Let $G$ be a connected Lie group with Lie algebra $\mathfrak{g}$. A standard fact is that $G$ is generated by $\exp(\mathfrak{g})$, i.e. every $g \in G$ can be written as $g=\exp(x_1)\cdots\exp(x_n)$ for some $x_i\in\mathfrak{g}$. A natural follow-up question is whether there is a bound on the number $n$ of Lie algebra elements. I suppose this depends on the group, so let me formulate my question as follows.
Question. What are natural conditions on a Lie group $G$ which imply that there is a finite number $n$ such that
$$G = \underbrace{\exp(\mathfrak{g}) \cdots \exp(\mathfrak{g})}_{n \text{ times}}?$$
For instance, is this true for complex semisimple groups?
Of course, there are many cases in which $\exp$ is surjective (e.g. $G$ compact or nilpotent) so that $n = 1$.
I'm looking for a larger class of groups, preferably in the linear algebraic category, or just interesting specific examples where $n > 1$.
Best Answer
$\def\fg{\mathfrak{g}}$The following answer is a paraphrase of material from
Philips, Christopher N., How many exponentials?, Am. J. Math. 116, No. 6, 1513-1543 (1994). ZBL0839.46054.
We'll say that a Lie group $G$ has exponential rank $\leq k$ if every element of $G$ is a product of $\leq k$ exponentials.
We'll say that $G$ has exponential rank $\leq k+\epsilon$ if the set of products of elements $\leq k$ exponents is dense in $G$. In other words, in a group of exponential rank $\leq k+\epsilon$, for any open neighborhood $\Omega$ of the identity, we have $G = \exp(g_1) \exp(g_2) \cdots \exp(g_k) u$ for $g_1$, $g_2$, ..., $g_k\in\fg$ and $u \in \Omega$. Since it is known that $\exp(\fg)$ contains an open neighborhood of the identity, any group of exponential rank $\leq k+\epsilon$ also has exponential rank $\leq k+1$. We define the exponential rank of $G$ to be the minimum $r$ in $\{ 1 < 1+\epsilon < 2 < 2+\epsilon < 3 < \cdots \}$ such that $G$ has exponential rank $\leq r$.

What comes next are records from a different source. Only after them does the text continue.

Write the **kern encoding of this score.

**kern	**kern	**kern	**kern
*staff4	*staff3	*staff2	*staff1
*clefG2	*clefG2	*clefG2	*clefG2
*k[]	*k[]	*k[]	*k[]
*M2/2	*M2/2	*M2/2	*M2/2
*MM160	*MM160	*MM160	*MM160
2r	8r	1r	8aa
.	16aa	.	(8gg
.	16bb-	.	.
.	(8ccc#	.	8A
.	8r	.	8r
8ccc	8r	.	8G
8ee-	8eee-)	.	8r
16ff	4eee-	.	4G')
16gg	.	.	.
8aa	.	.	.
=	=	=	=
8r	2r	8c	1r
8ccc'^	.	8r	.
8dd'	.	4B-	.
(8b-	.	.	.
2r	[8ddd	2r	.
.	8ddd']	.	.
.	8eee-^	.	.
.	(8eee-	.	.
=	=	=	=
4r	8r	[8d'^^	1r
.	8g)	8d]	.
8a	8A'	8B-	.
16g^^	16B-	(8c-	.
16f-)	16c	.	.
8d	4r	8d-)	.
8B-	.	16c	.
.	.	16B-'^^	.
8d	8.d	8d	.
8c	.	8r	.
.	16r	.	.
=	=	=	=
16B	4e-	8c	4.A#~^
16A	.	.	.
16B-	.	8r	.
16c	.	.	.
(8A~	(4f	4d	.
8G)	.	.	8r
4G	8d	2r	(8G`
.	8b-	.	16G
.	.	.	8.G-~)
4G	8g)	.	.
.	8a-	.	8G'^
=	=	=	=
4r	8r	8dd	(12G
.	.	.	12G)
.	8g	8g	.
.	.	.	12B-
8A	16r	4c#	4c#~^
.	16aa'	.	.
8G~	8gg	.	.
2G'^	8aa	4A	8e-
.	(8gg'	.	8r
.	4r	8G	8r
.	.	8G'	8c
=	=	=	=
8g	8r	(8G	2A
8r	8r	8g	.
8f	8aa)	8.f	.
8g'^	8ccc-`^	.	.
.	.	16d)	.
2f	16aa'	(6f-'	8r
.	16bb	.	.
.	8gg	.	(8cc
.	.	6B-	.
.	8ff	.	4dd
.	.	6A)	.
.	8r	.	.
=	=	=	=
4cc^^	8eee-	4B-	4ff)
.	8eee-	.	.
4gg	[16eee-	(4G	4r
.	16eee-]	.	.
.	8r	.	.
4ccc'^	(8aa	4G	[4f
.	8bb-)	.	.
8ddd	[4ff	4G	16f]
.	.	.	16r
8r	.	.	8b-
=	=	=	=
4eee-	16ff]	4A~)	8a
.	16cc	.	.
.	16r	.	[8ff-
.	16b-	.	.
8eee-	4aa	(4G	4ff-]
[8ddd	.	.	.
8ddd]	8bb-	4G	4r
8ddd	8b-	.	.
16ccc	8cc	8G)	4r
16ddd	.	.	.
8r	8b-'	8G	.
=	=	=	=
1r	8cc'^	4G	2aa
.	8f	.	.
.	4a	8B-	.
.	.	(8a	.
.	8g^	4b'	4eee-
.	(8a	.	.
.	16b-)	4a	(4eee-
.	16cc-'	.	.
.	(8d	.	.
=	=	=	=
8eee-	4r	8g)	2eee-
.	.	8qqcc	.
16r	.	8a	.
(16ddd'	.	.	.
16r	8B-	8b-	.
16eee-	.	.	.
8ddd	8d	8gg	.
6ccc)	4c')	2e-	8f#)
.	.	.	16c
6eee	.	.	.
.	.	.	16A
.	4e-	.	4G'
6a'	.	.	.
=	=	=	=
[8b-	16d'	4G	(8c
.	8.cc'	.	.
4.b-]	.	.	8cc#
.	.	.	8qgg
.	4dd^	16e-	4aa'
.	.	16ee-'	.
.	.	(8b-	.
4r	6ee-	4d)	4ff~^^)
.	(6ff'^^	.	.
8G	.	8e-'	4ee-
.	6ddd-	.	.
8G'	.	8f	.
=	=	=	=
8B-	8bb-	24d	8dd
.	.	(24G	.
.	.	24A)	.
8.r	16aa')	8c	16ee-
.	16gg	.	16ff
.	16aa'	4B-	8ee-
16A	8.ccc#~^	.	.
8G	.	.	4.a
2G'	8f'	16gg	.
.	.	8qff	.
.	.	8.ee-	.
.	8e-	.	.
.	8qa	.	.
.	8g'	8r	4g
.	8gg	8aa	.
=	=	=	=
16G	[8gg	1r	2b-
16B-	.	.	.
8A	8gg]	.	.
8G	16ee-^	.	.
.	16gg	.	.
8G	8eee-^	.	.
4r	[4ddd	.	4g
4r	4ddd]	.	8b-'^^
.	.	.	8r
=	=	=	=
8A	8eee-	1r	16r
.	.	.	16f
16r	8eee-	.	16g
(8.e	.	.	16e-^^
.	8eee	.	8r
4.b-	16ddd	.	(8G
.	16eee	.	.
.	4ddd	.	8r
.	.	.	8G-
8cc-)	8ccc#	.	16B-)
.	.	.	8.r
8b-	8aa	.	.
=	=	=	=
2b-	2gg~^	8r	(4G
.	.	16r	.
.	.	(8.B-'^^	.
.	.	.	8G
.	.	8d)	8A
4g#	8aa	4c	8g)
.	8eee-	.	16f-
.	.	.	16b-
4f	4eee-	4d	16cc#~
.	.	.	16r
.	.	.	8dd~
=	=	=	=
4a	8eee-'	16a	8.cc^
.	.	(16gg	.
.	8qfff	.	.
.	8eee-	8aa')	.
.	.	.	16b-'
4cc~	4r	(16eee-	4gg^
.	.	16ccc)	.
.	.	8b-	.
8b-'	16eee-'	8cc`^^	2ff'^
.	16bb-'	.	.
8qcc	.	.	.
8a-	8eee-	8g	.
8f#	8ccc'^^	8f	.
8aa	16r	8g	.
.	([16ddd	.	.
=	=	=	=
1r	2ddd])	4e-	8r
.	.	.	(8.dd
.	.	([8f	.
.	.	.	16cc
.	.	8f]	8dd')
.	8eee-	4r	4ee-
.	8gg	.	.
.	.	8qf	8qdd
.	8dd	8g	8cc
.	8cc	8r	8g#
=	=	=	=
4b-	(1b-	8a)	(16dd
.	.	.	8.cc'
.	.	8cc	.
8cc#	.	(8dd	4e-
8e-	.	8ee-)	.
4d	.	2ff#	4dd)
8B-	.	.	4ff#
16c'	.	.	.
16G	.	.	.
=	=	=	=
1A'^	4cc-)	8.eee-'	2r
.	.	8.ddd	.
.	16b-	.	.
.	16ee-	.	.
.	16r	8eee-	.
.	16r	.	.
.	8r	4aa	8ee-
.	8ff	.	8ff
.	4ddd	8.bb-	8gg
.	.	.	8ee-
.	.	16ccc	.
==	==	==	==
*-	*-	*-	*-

Note that, if $G = AB$ (for Lie subgroups $A$ and $B$) and the exponential ranks of $A$ and $B$ are $(a,b)$, $(a+\epsilon, b)$, $(a, b+\epsilon)$ or $(a+\epsilon, b+\epsilon)$, then the exponential rank of $G$ is bounded above by $a+b$, $a+b+\epsilon$, $a+b+\epsilon$, $a+b+\epsilon$ respectively.
In this vocabulary, Phillips proves (Section 5) that
Connected compact groups have exponential rank $\leq 1$.
Unipotent groups have exponential rank $\leq 1$.
Connected complex groups have exponential rank $\leq 1+\epsilon$. This bound cannot be improved, because $SL_2(\mathbb{C})$ has exponential rank $1+\epsilon$ (the matrix $\left[ \begin{smallmatrix} -1&1 \\ 0&-1 \end{smallmatrix} \right]$ is not an exponential)).
Connected solvable groups have exponential rank $\leq 1+\epsilon$. This bound cannot be improved: Consider the Borel $\left[ \begin{smallmatrix} z & u \\ 0 & z^{-1} \\ \end{smallmatrix} \right]$ inside $SL_2(\mathbb{C})$ and the same matrix as before.
All connected Lie groups have rank $\leq 2+\epsilon$.
$SL_2(\mathbb{R})$ has exponential rank $2$.
The proof that all connected Lie groups have rank $\leq 2+\epsilon$ is credited to Djokovic: The point is that any connected $G$ has an Iwasawa decomposition $K(ANR)$ where $K$ is compact connected (so exponential rank $\leq 1$) and $ANR$ is connected solvable (so exponential rank $\leq 1+\epsilon$).
Phillips states it as an open problem whether there is a connected Lie group of exponential rank $2+\epsilon$, or whether, in fact, exponential rank $2$ is always enough.